**Tekstfragment:**
Wij betwijfelen of de naam "Meierskuil" juist is. Vermoedelijk moet die luiden "Mayerskuil". Dit naar de schatrijke familie Mayer uit Antwerpen, die - in de periode van 1869 tot 1914 - hier vlakbij uitgebreide bezittingen aan woeste gronden had en die ook het zg. Hooghuis bouwde, aan de weg naar Chaam. Deze kuil, die in 1921 - een zeer droge zomer - droog gestaan heeft en paling bevatte, zou een visvijver van deze familie geweest zijn. Op een paar honderd meter van de kuil verwijderd, kunt ge, in een uitloper van de bossen van Het Goordonk, thans nog een grote, kunstmatig opgeworpen "berg" vinden, welke de "Koffieberg" wordt genoemd. Op deze berg ligt een kleiner heuveltje en daarop stond eens een vierkant (4x4 meter) thee- of koffiehuisje van de familie Mayer. Niet ver hier vandaan zouden zich, op ca. 70 cm onder het maaivlak van een akker, de onmiskenbare sporen van een weg bevinden van ca. vijf meter breed. Intussen zijn we daarmee niets wijzer geworden omtrent dat "Huis te Baarle" en "de burcht van Charles van Baal". De streek blijft dus boeien. Opgravingen zouden wellicht méér kunnen onthullen.

**Opdracht:**
In welk jaar heeft de kuil volgens het tekstfragment over de Meierskuil droog gestaan?

**Verzameld materiaal:**
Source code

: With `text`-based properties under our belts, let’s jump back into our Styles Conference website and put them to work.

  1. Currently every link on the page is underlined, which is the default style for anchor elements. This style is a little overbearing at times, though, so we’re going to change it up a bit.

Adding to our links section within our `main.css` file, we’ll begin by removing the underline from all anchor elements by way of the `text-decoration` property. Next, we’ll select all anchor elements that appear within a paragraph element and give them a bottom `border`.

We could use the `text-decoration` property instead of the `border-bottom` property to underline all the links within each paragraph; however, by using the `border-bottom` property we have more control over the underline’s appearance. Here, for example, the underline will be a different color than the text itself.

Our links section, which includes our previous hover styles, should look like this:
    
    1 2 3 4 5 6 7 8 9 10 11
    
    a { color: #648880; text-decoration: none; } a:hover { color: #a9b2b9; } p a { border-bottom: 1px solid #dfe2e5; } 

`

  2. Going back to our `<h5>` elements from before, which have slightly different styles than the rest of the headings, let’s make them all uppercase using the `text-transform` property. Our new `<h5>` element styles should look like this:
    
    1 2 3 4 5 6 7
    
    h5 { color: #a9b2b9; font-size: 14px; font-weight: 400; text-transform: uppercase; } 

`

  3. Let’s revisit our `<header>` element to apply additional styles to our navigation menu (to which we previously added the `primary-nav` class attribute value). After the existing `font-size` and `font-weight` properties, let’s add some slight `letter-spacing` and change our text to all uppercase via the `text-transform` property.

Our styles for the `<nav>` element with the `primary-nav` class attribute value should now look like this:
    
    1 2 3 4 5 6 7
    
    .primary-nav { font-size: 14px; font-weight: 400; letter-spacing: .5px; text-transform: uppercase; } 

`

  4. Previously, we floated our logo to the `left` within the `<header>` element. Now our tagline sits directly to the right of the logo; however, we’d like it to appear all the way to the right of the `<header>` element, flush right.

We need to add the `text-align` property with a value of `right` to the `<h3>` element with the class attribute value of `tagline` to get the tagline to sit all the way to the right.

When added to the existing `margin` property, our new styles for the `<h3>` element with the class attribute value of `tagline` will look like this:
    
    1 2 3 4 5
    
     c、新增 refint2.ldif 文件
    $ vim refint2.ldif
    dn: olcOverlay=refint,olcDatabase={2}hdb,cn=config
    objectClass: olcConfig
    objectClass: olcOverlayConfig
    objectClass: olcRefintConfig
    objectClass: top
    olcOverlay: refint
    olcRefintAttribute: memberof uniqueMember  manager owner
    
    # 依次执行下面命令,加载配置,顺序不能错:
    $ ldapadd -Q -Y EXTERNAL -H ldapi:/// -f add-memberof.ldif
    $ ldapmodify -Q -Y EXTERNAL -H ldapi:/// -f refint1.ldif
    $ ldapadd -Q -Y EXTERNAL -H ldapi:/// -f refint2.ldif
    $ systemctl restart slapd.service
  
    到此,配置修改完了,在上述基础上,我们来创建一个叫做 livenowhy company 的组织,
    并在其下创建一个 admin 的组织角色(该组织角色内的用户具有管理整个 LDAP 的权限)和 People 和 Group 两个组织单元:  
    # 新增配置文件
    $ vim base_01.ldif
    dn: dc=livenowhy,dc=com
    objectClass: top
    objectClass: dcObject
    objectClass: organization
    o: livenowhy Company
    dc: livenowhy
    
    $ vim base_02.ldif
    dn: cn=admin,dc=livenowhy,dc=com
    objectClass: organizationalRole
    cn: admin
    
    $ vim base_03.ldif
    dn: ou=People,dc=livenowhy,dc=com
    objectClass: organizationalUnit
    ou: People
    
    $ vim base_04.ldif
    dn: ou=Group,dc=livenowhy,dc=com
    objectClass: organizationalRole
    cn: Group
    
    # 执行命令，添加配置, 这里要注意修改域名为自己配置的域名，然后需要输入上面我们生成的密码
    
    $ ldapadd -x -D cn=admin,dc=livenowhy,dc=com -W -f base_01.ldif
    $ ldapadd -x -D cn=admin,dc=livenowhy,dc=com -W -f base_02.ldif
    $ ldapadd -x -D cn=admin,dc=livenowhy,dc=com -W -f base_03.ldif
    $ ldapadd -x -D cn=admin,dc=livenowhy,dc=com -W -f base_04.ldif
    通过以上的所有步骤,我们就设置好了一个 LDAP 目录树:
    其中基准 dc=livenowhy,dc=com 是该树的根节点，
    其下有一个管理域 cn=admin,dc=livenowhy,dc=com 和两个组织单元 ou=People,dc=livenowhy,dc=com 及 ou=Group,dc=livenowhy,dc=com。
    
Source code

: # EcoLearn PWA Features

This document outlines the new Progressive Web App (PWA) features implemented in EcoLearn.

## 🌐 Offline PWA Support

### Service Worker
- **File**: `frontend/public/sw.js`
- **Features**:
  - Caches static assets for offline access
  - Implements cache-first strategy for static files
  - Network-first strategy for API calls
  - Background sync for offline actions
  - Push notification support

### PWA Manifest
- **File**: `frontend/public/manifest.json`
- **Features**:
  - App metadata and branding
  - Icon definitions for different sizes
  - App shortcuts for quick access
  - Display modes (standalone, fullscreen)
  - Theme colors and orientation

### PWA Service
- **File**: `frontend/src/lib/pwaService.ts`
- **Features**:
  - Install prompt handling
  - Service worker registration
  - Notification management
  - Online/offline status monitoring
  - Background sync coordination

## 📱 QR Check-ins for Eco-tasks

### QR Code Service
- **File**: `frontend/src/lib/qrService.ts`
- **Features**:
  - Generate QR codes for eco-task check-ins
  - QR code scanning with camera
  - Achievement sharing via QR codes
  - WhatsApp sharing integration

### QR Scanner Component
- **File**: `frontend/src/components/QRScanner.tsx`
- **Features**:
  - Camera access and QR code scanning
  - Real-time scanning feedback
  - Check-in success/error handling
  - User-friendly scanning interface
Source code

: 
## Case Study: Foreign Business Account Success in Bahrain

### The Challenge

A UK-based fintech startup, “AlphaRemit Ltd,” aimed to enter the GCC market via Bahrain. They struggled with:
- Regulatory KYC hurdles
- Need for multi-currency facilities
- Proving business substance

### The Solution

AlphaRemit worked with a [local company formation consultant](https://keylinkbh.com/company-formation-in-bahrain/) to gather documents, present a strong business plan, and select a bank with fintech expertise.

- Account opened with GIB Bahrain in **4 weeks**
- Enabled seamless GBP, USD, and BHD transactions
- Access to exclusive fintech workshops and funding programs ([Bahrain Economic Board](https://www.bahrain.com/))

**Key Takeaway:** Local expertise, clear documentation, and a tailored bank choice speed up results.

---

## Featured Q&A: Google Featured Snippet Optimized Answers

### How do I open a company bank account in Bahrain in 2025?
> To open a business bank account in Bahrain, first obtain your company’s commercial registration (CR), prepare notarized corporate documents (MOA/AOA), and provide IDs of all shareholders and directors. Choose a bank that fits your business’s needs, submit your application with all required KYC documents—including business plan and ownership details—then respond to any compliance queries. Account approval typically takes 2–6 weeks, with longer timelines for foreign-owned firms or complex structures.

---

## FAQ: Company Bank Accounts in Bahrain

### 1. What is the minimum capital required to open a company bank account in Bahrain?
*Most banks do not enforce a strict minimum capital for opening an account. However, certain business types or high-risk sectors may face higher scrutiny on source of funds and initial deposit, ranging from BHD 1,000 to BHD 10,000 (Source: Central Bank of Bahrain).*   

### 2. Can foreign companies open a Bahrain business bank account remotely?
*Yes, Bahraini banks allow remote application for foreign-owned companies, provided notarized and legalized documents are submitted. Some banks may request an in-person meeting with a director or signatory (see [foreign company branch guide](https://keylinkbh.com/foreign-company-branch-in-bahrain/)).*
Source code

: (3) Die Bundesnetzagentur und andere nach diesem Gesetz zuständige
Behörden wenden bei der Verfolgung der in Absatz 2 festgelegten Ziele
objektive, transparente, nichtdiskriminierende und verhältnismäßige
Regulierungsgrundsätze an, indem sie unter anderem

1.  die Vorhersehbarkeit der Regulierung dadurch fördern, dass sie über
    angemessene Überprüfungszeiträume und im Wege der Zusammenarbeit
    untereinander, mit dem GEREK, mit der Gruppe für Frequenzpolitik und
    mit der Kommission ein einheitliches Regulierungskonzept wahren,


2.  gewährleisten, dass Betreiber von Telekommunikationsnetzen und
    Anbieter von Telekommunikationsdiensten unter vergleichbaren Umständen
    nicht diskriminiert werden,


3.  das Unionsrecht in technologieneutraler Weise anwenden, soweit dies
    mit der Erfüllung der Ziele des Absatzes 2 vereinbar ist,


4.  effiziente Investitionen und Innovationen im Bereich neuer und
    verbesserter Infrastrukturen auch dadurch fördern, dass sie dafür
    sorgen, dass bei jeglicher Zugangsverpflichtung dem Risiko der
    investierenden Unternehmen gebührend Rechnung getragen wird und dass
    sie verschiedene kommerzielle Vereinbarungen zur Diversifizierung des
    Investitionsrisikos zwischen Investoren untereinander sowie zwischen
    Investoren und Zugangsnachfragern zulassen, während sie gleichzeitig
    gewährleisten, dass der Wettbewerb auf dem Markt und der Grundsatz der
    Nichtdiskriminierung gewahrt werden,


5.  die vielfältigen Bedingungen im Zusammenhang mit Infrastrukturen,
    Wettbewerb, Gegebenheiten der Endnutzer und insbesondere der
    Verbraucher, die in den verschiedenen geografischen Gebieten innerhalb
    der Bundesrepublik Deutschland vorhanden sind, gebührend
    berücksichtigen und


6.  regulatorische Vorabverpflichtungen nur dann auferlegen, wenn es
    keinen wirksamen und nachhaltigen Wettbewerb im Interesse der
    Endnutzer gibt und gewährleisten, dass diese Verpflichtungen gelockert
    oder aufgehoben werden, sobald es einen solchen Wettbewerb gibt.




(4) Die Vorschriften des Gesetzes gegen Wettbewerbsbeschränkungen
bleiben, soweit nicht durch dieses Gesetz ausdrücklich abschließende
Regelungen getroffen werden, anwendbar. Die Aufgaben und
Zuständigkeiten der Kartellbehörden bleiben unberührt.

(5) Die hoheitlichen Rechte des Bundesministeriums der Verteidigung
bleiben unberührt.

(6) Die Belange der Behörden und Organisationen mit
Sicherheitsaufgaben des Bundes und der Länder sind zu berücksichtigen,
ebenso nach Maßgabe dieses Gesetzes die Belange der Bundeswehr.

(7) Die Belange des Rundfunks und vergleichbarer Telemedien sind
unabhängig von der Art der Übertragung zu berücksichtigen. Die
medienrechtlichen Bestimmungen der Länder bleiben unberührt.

**Antwoord:**
In 1921.